Input data:
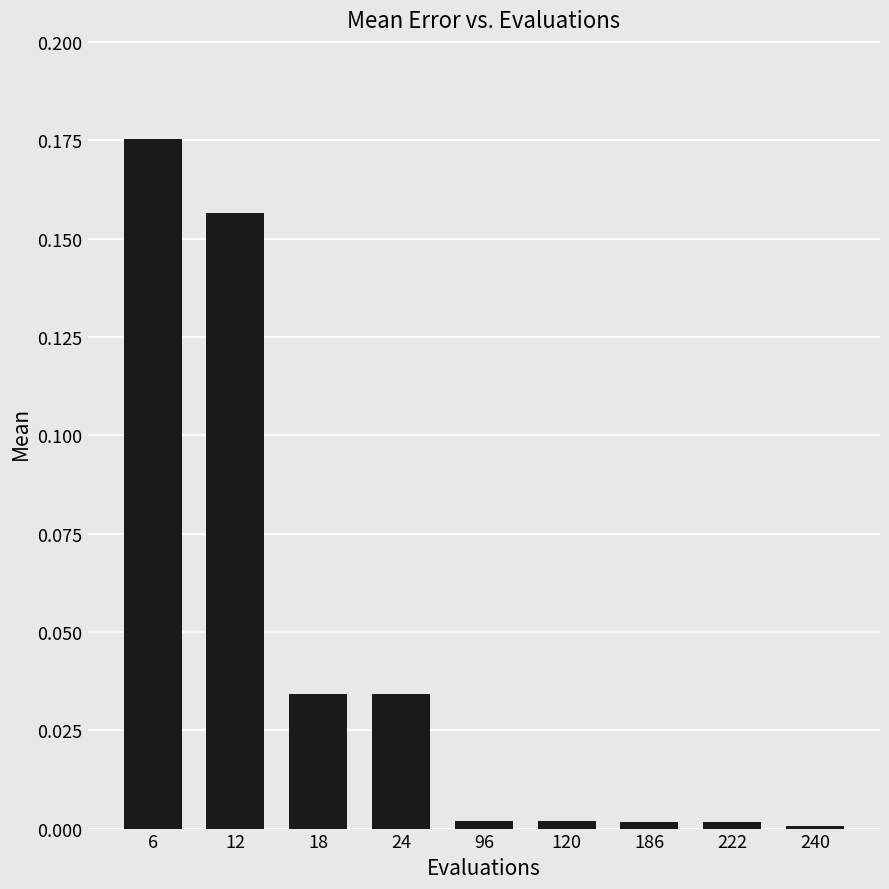

What is the sum of all values?

0.4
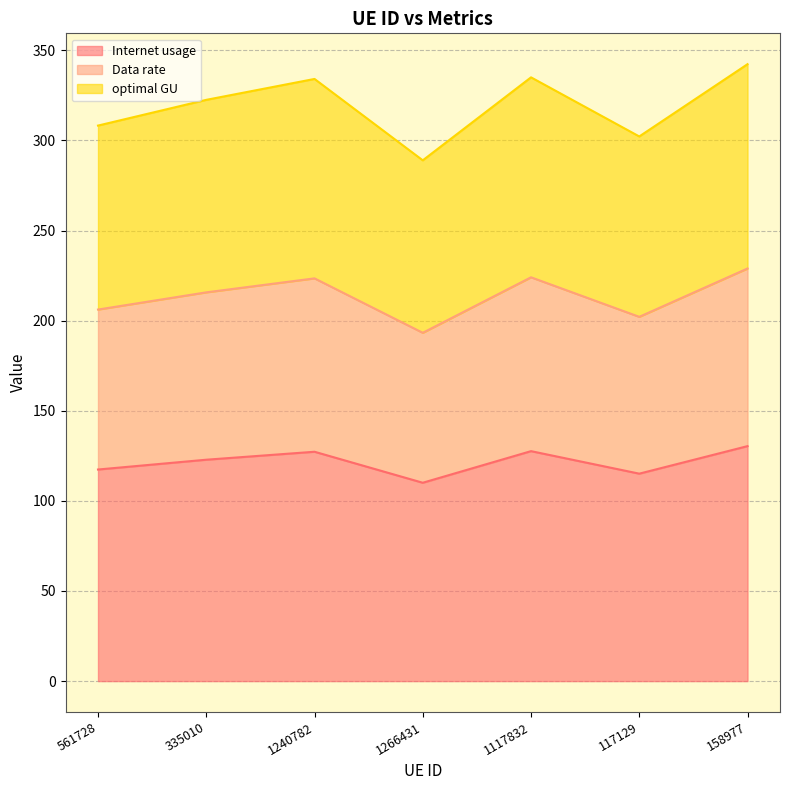

True or false: optimal GU has a value of 273.7 at 561728.

False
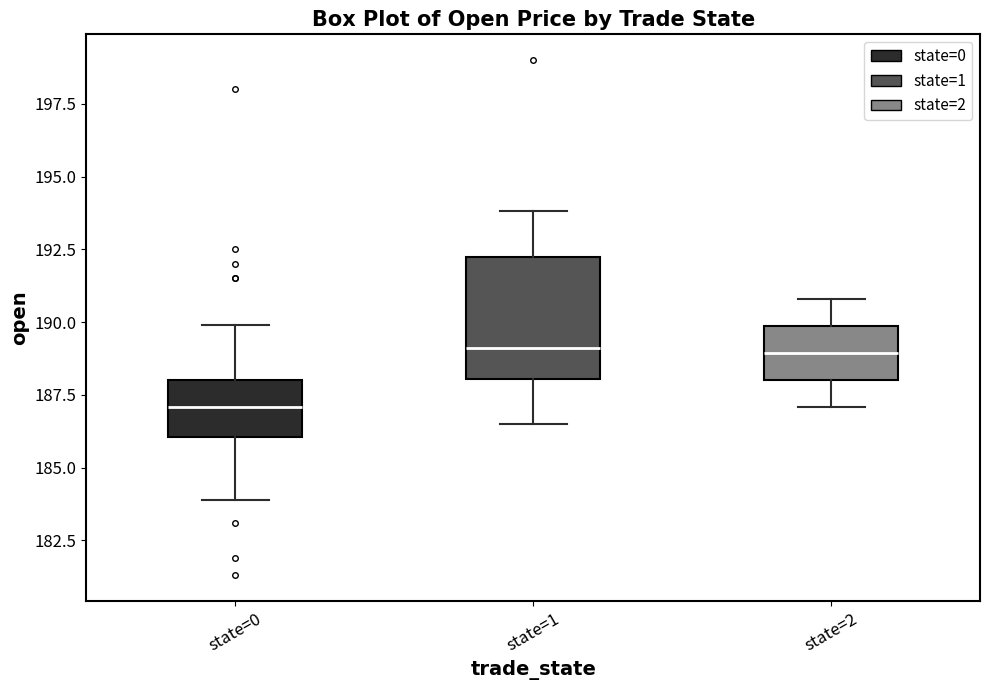

Which box's median line is the lowest?

state=0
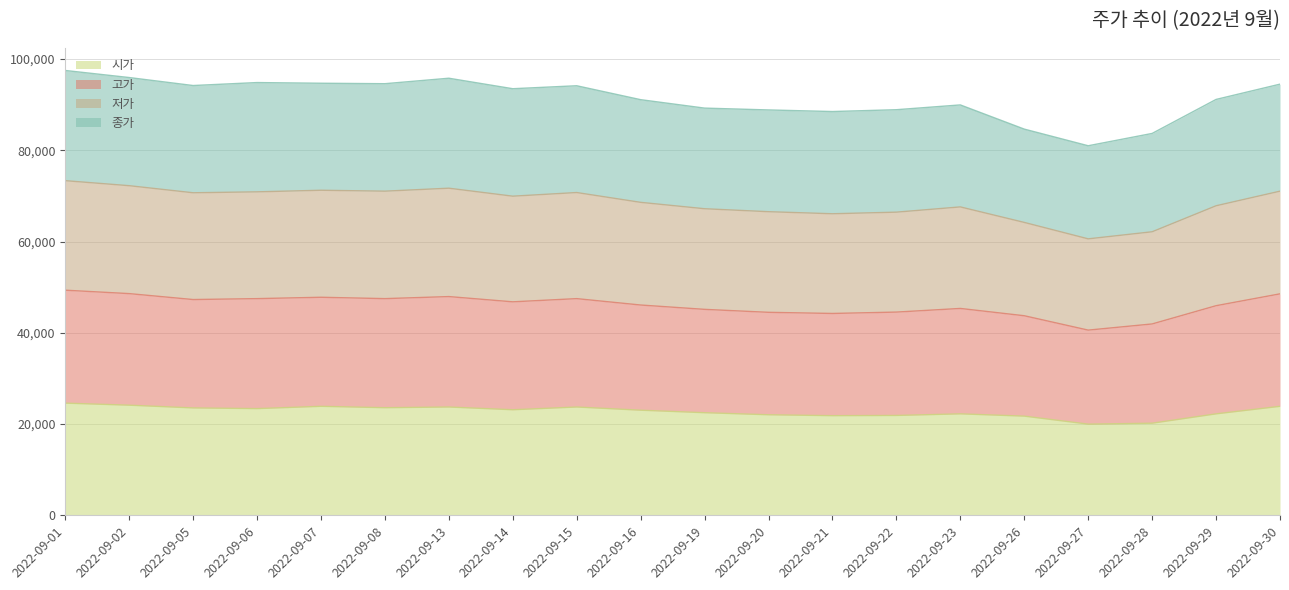

Where is the first local minimum for 고가?

2022-09-05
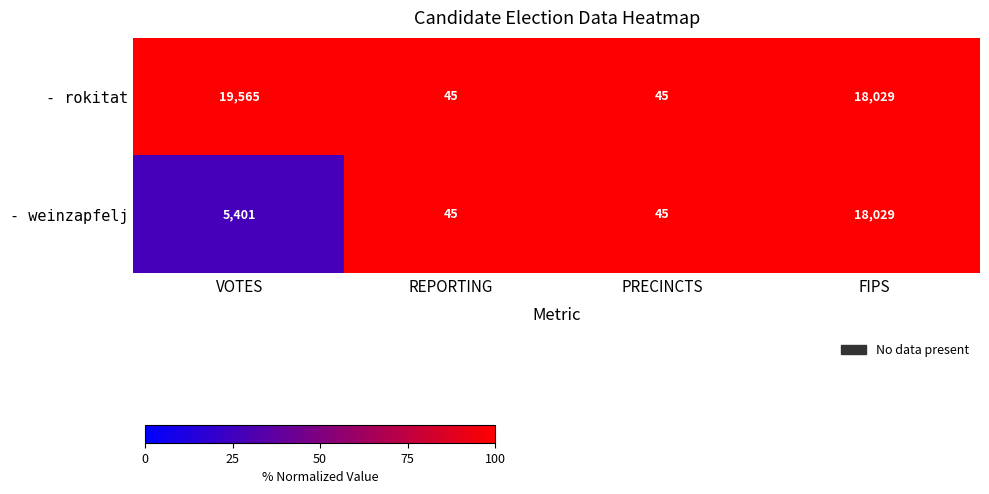

Which series changed the most between VOTES and FIPS?

- weinzapfelj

Exercise aim: Please copy out all of the data above verbatim, leaving the pictures out.

Written response:
What is the sum of all values?

0.4

True or false: optimal GU has a value of 273.7 at 561728.

False

Which box's median line is the lowest?

state=0

Where is the first local minimum for 고가?

2022-09-05

Which series changed the most between VOTES and FIPS?

- weinzapfelj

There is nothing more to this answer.